:: Dataset extract

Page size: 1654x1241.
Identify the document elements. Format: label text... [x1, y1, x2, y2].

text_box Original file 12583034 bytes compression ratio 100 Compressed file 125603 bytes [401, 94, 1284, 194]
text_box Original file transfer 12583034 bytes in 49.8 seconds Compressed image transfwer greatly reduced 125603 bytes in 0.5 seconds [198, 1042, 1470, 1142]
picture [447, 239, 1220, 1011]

::::

__Task prompt__.
Please copy every line of the entries above verbatim, with no changes or additions.

__Answer to the task__.
Page size: 1654x1241.
Identify the document elements. Format: label text... [x1, y1, x2, y2].

text_box Original file 12583034 bytes compression ratio 100 Compressed file 125603 bytes [401, 94, 1284, 194]
text_box Original file transfer 12583034 bytes in 49.8 seconds Compressed image transfwer greatly reduced 125603 bytes in 0.5 seconds [198, 1042, 1470, 1142]
picture [447, 239, 1220, 1011]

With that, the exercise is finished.